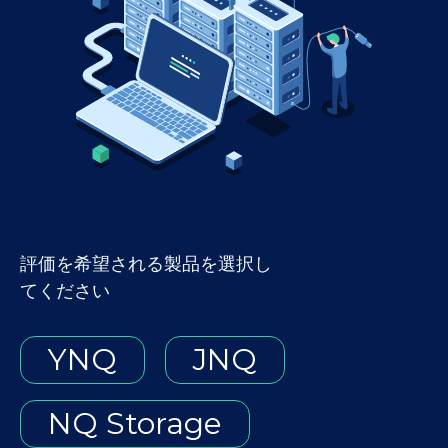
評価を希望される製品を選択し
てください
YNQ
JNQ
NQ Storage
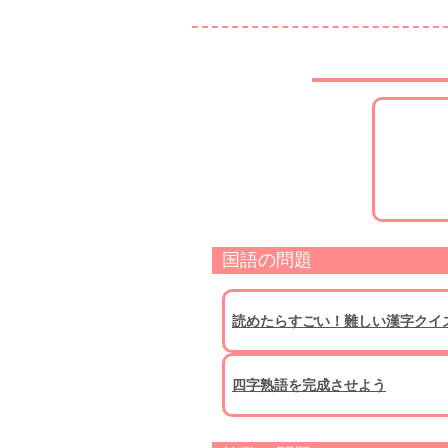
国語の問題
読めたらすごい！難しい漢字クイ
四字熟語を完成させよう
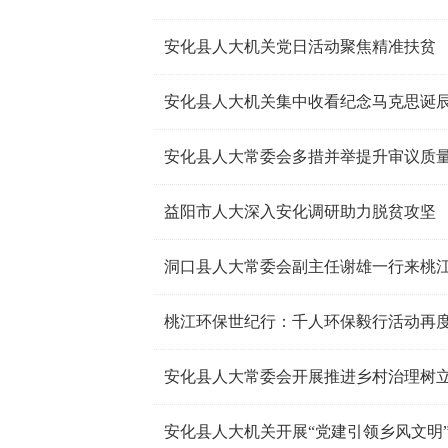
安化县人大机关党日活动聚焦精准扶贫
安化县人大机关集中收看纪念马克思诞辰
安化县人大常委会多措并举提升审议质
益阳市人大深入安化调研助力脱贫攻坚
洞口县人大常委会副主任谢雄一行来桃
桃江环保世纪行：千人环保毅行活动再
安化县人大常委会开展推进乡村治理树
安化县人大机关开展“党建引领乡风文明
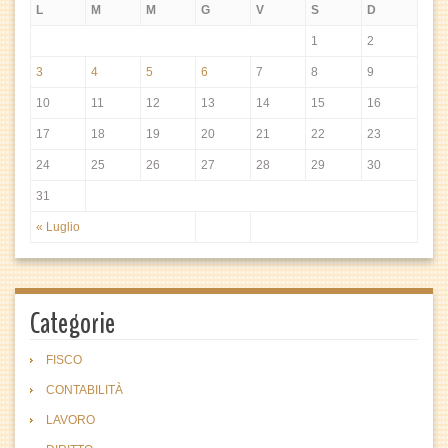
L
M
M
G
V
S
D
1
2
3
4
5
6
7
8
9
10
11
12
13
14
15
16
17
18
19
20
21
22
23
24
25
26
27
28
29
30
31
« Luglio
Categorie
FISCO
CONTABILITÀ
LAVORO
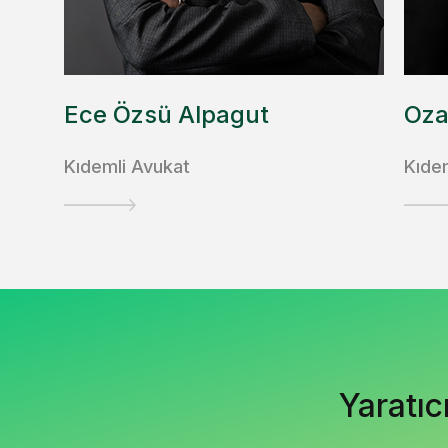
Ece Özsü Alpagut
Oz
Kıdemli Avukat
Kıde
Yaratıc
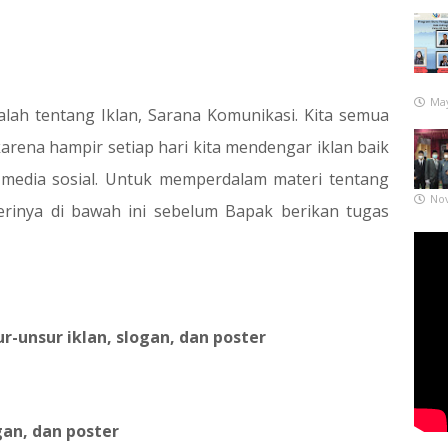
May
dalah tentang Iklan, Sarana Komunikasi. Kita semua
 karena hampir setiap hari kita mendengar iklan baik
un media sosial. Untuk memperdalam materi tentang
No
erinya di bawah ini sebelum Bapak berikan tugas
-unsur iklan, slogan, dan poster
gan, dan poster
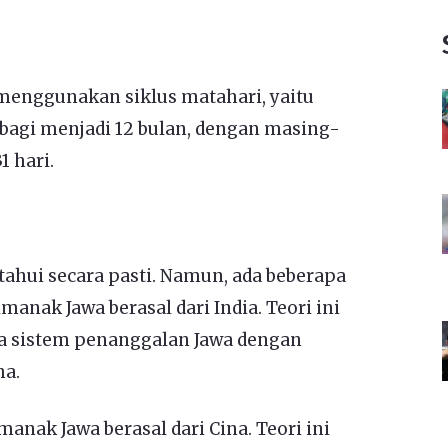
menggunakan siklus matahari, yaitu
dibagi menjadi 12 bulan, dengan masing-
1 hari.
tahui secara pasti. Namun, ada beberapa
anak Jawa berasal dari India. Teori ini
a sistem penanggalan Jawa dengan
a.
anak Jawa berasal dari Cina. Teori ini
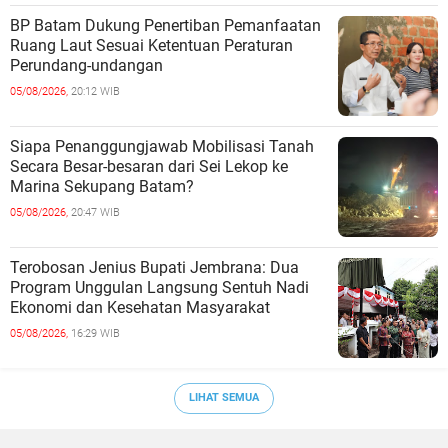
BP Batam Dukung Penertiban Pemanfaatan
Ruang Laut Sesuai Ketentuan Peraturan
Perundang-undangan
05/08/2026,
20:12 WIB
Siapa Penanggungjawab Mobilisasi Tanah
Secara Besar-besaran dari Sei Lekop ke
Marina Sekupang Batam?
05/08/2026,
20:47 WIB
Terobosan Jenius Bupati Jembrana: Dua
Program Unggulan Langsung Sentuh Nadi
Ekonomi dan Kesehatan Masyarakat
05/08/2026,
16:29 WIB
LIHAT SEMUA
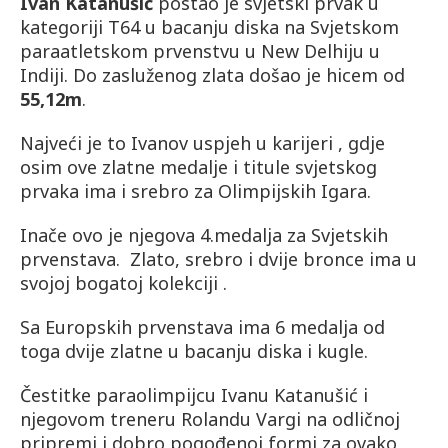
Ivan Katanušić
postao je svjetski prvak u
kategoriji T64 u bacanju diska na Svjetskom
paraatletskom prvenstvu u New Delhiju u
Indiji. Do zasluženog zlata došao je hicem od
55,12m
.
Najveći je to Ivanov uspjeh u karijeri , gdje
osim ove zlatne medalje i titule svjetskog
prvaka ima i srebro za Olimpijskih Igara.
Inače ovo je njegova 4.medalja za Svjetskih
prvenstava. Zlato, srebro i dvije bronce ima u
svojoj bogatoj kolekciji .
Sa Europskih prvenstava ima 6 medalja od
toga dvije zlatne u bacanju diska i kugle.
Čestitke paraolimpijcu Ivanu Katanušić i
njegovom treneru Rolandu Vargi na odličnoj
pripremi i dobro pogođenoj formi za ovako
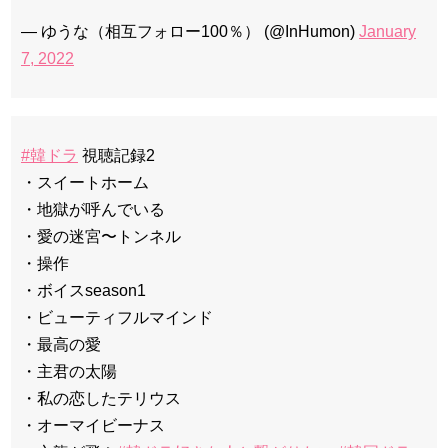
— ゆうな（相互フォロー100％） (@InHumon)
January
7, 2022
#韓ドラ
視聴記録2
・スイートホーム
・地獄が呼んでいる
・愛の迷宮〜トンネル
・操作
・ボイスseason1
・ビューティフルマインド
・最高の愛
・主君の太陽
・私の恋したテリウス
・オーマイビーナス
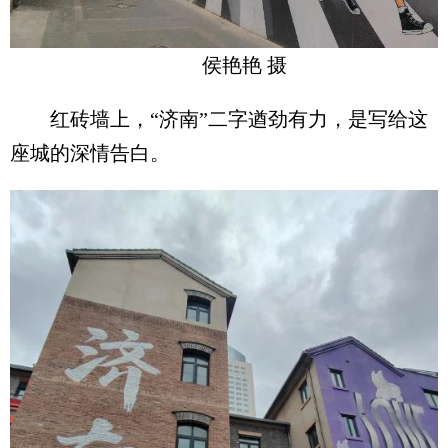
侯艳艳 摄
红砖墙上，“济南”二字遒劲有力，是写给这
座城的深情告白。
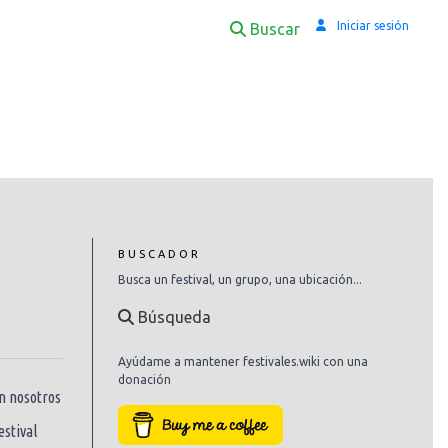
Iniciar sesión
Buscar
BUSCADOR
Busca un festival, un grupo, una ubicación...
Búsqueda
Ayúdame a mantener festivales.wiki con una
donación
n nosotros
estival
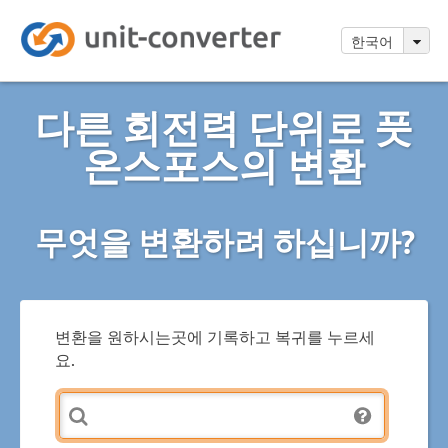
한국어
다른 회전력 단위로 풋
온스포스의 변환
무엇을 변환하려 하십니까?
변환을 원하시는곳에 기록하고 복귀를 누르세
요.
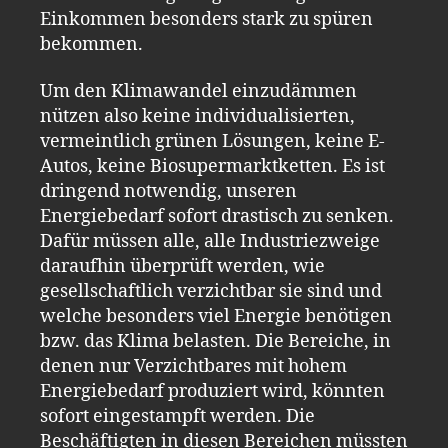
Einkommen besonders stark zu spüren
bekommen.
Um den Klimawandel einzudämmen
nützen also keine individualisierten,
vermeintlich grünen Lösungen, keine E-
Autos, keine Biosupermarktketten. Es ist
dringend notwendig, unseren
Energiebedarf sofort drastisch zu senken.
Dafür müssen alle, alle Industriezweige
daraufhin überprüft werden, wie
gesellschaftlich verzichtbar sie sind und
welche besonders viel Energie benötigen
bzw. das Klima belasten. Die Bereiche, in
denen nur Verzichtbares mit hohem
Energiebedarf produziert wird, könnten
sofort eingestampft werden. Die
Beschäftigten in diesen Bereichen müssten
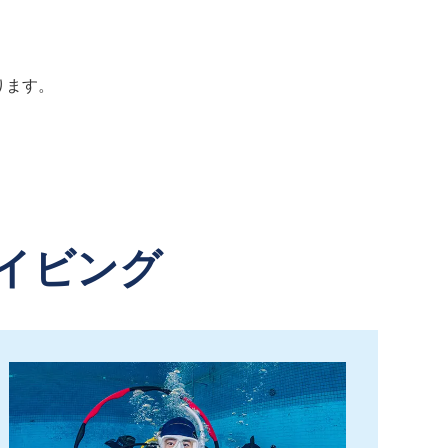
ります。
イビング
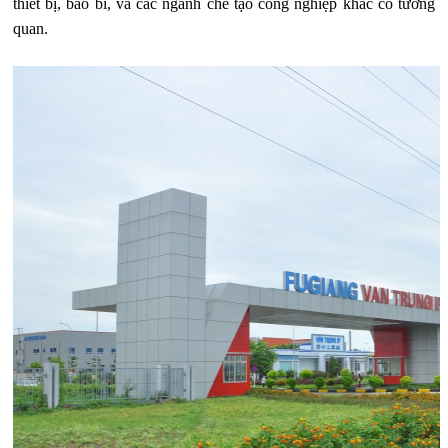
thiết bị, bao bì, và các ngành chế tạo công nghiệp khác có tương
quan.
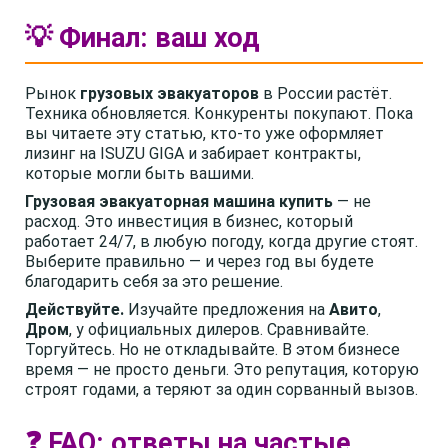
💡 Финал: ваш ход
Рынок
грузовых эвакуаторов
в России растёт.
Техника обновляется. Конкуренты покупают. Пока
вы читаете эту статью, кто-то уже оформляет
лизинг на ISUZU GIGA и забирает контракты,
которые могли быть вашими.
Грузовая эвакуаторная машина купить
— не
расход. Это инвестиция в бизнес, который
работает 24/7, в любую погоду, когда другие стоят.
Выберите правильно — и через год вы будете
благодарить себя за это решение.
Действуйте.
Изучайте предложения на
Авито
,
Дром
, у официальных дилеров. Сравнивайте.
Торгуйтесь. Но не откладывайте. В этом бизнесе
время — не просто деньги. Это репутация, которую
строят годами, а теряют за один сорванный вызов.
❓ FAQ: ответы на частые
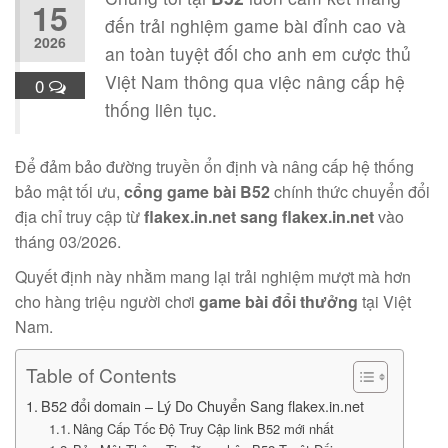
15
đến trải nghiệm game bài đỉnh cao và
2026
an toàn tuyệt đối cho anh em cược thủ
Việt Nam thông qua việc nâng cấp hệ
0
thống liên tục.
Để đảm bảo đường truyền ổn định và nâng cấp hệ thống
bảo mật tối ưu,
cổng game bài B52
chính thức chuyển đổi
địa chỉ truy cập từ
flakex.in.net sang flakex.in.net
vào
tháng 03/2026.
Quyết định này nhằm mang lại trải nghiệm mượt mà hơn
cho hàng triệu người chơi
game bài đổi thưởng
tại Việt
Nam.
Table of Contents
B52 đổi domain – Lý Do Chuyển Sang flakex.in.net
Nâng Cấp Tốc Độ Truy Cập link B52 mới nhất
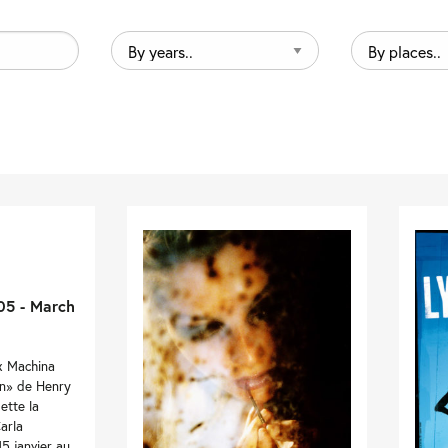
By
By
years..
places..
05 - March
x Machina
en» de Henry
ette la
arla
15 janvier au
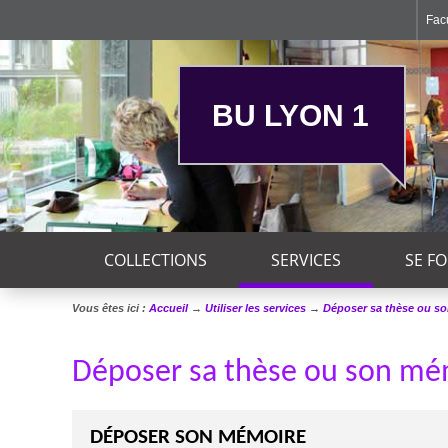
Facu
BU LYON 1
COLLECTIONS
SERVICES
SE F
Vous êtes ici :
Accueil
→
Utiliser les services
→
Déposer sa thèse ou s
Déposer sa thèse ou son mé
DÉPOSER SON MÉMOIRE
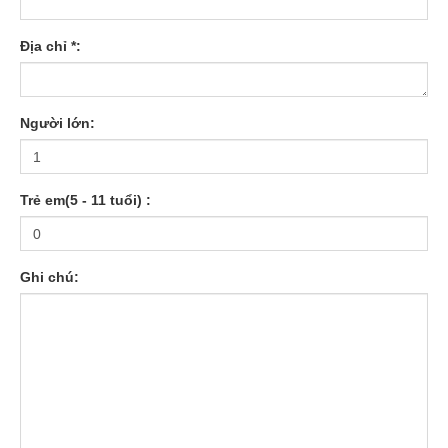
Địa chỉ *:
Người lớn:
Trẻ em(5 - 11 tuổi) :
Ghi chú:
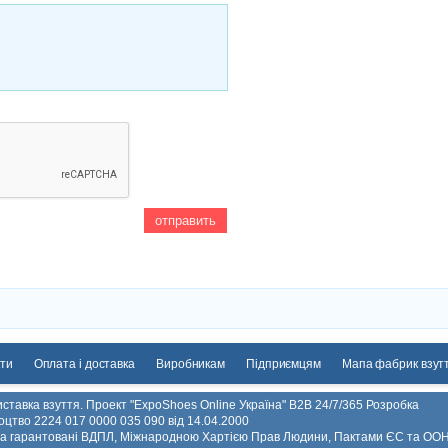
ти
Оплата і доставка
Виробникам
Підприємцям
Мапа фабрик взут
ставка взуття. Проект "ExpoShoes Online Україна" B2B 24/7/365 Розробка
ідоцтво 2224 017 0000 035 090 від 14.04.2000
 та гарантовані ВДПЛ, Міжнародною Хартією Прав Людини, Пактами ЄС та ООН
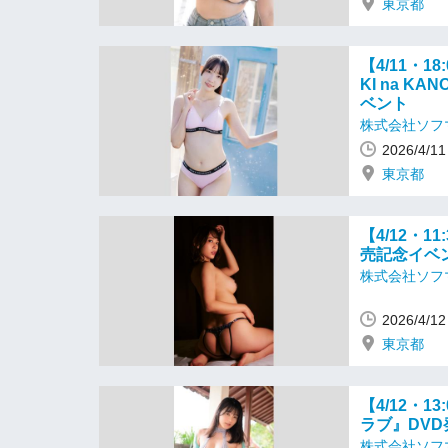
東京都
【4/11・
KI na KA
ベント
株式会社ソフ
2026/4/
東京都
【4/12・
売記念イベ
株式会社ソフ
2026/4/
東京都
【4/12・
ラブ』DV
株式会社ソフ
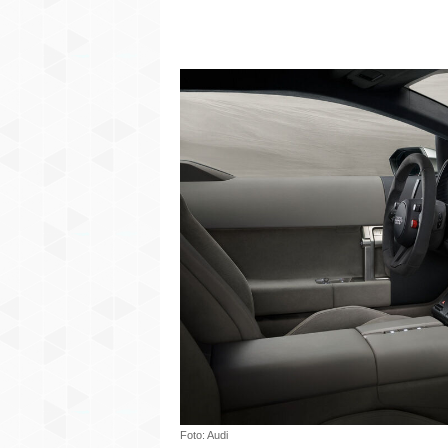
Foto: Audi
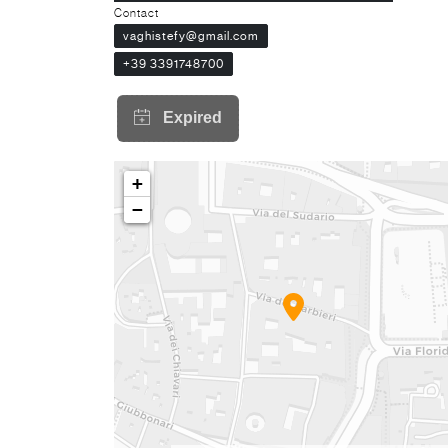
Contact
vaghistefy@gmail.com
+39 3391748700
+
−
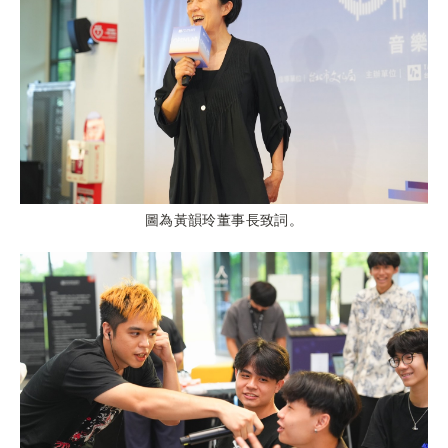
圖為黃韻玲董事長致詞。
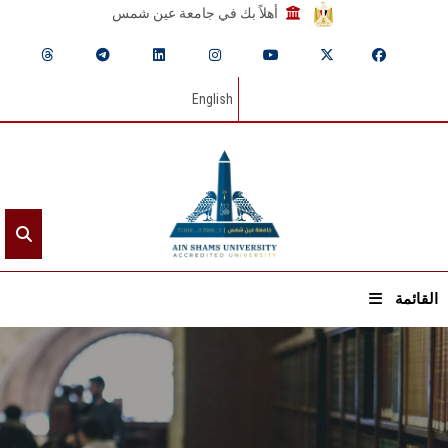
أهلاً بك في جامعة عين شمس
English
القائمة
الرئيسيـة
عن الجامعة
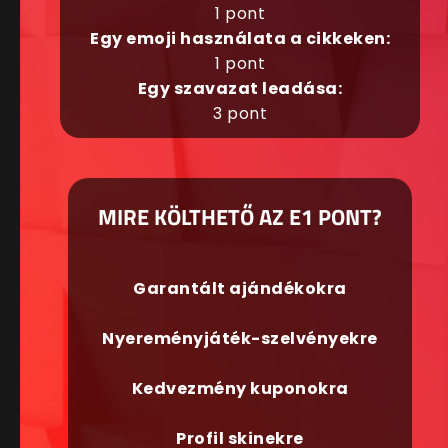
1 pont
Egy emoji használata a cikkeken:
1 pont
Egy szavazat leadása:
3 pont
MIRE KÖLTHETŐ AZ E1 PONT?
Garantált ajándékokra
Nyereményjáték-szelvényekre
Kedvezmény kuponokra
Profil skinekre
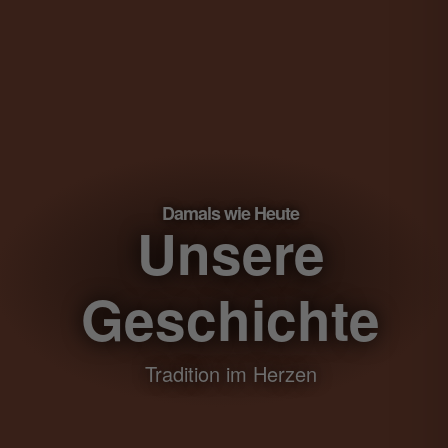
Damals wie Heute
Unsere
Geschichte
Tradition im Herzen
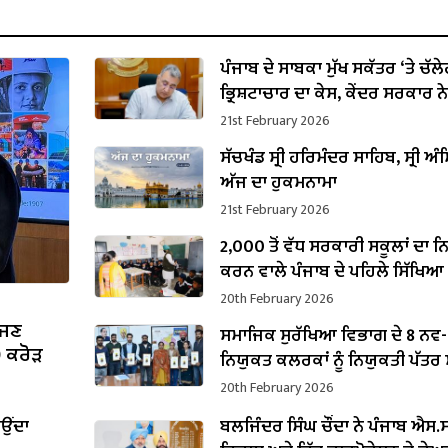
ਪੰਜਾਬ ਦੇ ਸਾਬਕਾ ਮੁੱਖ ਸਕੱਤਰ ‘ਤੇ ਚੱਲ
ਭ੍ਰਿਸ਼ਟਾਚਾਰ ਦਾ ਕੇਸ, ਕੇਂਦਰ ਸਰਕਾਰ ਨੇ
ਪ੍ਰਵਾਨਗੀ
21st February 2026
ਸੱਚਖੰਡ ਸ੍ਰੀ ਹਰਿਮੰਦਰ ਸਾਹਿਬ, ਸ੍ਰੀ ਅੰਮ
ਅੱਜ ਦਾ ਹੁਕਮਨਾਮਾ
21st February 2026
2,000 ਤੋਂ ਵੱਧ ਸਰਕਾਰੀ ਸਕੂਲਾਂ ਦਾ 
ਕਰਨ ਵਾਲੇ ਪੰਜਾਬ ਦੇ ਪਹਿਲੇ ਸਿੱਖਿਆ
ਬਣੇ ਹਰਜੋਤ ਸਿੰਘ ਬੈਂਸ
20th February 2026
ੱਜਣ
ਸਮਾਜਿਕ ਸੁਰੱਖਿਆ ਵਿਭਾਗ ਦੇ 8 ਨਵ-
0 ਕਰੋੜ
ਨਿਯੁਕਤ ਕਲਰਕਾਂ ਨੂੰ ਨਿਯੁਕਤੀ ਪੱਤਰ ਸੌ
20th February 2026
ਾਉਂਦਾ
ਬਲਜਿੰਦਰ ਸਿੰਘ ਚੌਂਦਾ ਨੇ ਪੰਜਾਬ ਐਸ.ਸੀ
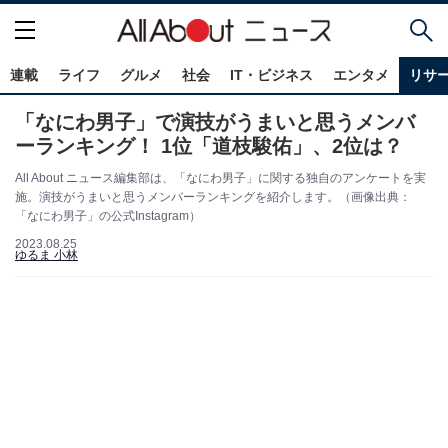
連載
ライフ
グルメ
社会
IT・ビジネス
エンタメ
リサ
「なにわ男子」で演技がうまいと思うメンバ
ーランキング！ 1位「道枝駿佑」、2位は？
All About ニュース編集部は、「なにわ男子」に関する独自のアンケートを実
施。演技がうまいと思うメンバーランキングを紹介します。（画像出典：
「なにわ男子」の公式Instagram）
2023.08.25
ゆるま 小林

= = = =

#### Exercise prompt
Each line of the data above containing the string "nghiệm" is to be copied.

#### Task solution
đến trải nghiệm game bài đỉnh cao và
Quyết định này nhằm mang lại trải nghiệm mượt mà hơn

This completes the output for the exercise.